CSV Adapter

The CSV data source adapter allows to query CSV files as relational tables. Please make sure that the first line of your CSV files contain a header according to the specification bellow. The adapter supports multiple CSV files. Every file is represented as a table using the filename as table name. Make sure that the file name contains no spaces. The adapter also supports files compressed using gzip. The file name must either end with .csv or .csv.gz.

The CSV adapter is read-only. DML queries are not supported. The content of the file can be changed in the background as long as the schema (number of columns and there type) is not changed.

The first column is taken as primary key. Therefore, it may only contain unique values. Please notice that the CSV adapter does not support null values.

Adapter Settings

The CSV adapter has two settings:

SettingDescription
directoryThe location of the directory containing the CSV files.
maxStringLengthWhich length (number of characters including whitespace) should be used for the varchar columns. Make sure this is equal or larger than your longest string in any of the columns.

File Header

The first line of the CSV file needs to contain a header specifying the name and data type of every column. The column name and the data type need to be separated by a colon:

id:int,name:string

Supported Data Types

The CSV adapter supports the following data types:

TypeDescription
booleanAllowed values: true, false, 0 and 1.
dateFormat: yyyy-mm-dd
doubleFloating point number using a ‘.’ (dot) as decimal separator. Mapped to the data type DOUBLE (8 bytes, IEEE 754).
floatFloating point number using a ‘.’ (dot) as decimal separator. Mapped to the data type REAL (4 bytes, IEEE 754).
intInteger number in the range -2,147,483,648 to 2,147,483,647.
longInteger number in the range -9,223,372,036,854,775,808 to 9,223,372,036,854,775,807. Mapped to the data type BIGINT
stringString (can contain letters, numbers, and special characters). Wrapped in double quotes if containing commas. Mapped to a VARCHAR. Length can be specified using the adapter parameter maxStringLength.
timeFormat: hh:mm:ss No support for fractional seconds.
timestampFormat: yyyy-mm-dd hh:mm:ss No support for fractional seconds.

Example

id:long,name:string,level:int,birthday:date,fulltime:boolean,start:time,last_update:timestamp,tfloat:float,tdouble:double
1,Alice,9,1992-11-14,true,08:00:00,2021-01-30 13:30:04+00:00,1.999,2.333
2,"Wurst, Hans",6,1989-08-01,0,08:15:00,2020-11-01 09:05:12.111,0.1,999.999999

Deployment

The adapter can either be deployed using the Polypheny-UI (Adapters -> Sources) or using the following SQL statement:

ALTER ADAPTERS ADD uniqueName USING 'org.polypheny.db.adapter.csv.CsvSource' WITH '{directory:"csvFolder",maxStringLength:"255"}'

Please make sure to adjust csvFolder and the maxStringLength according to your needs.
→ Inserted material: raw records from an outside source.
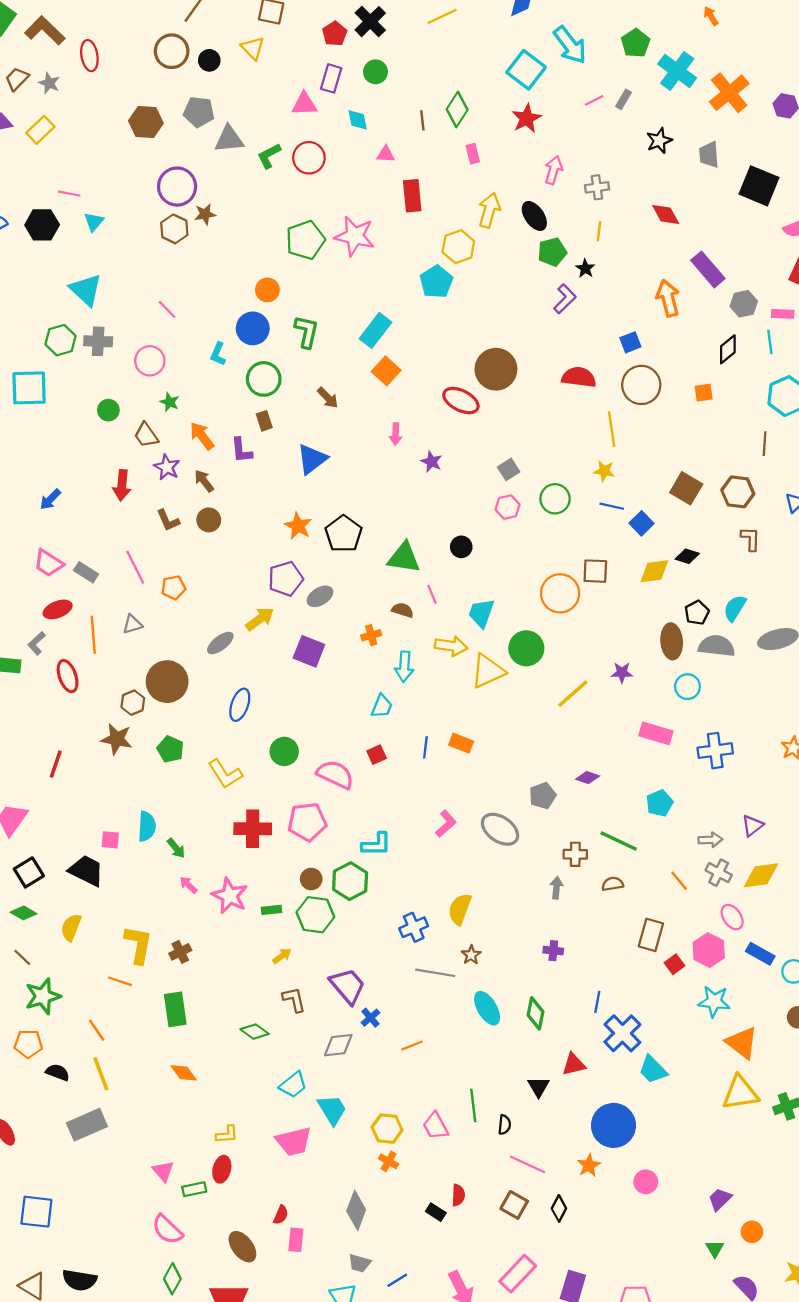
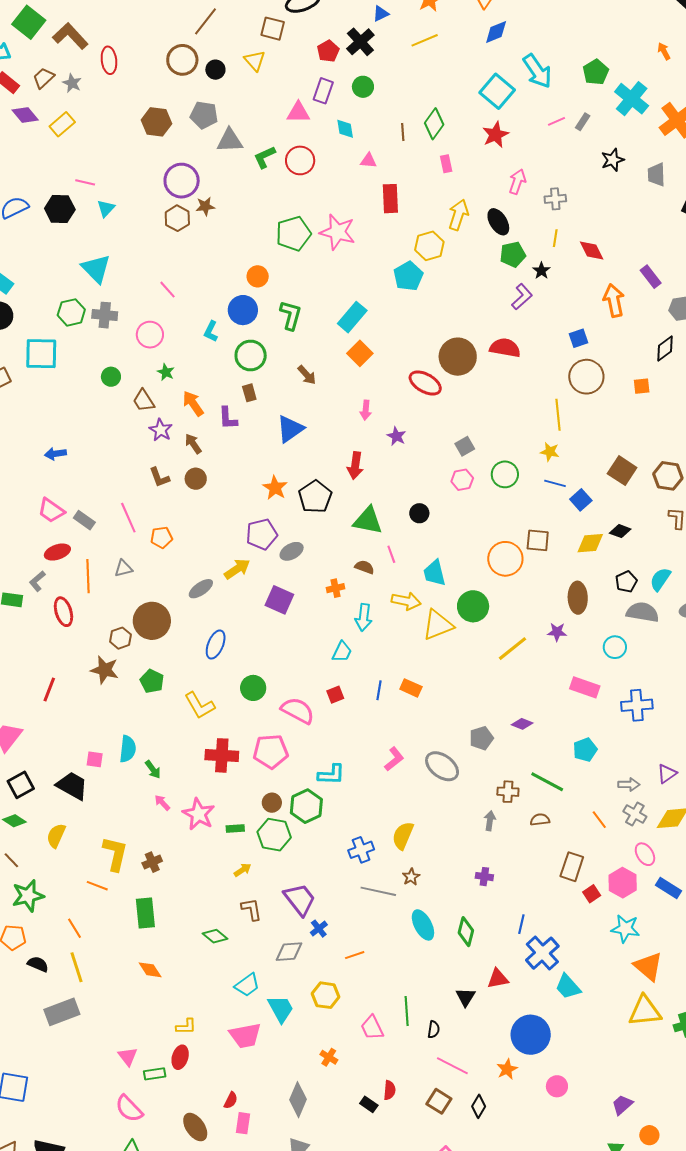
red diamond: (666, 215) -> (592, 250), moved
purple rectangle: (708, 269) -> (651, 277), size x0.7
red semicircle: (579, 377) -> (505, 348), moved
red arrow: (122, 485) -> (355, 465), moved
blue arrow: (50, 499) -> (55, 454), turned 35
cyan trapezoid: (481, 613) -> (434, 573), turned -36
brown ellipse: (672, 641) -> (578, 598), moved
yellow hexagon: (387, 1129) -> (326, 995), moved

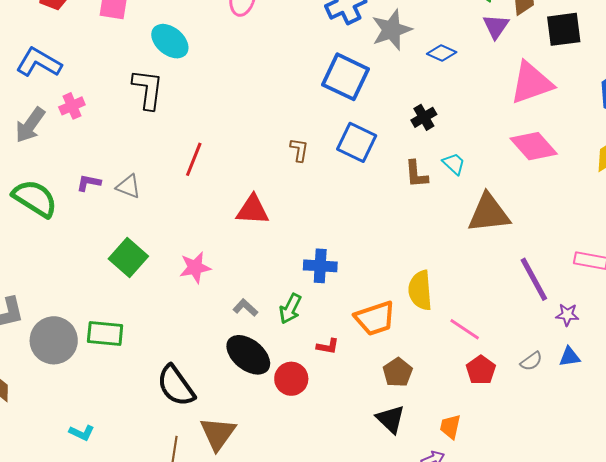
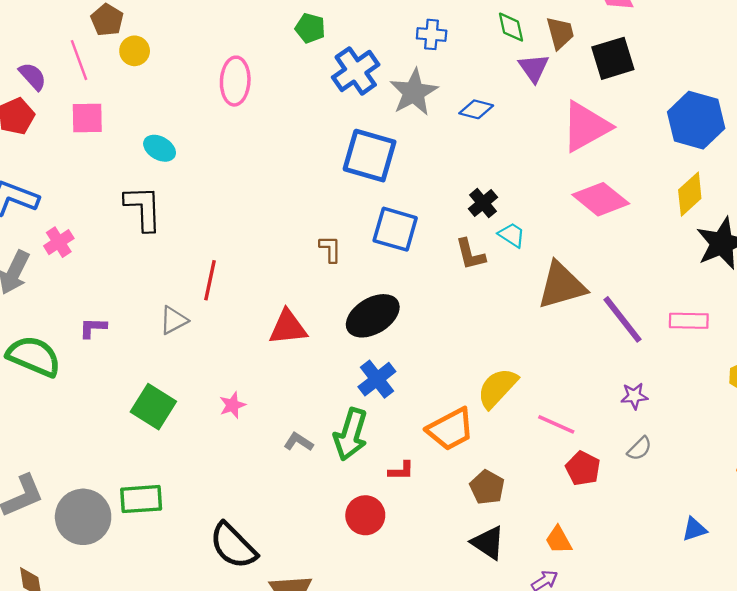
cyan ellipse: (170, 41) -> (160, 148), size x0.7
black cross: (424, 117) -> (483, 203), moved
gray triangle: (129, 186) -> (174, 320), moved, turned -40
blue cross: (320, 266) -> (377, 379), turned -32
pink star: (195, 267) -> (232, 405), size x0.7
purple line: (534, 279) -> (623, 319), moved
yellow semicircle: (420, 290) -> (497, 388), turned 57
green arrow: (290, 309) -> (351, 434), size x1.4
purple star: (567, 315) -> (634, 396), moved
black ellipse: (248, 355) -> (373, 316), moved, turned -60
blue triangle: (569, 357) -> (694, 529), moved
orange trapezoid: (450, 427) -> (559, 540), turned -32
After successful deployment, all CSV files are mapped as a table in the public schema. The tables and columns can be renamed. Furthermore, columns can be reordered and dropped if they are not required (they are not deleted from the file). If you have changed your mind, dropped columns can be added again using the Polypheny-UI or this special SQL statement:

ALTER TABLE tableName ADD COLUMN physicalName AS name

physicalName referes to the name specified in the header of the CSV file.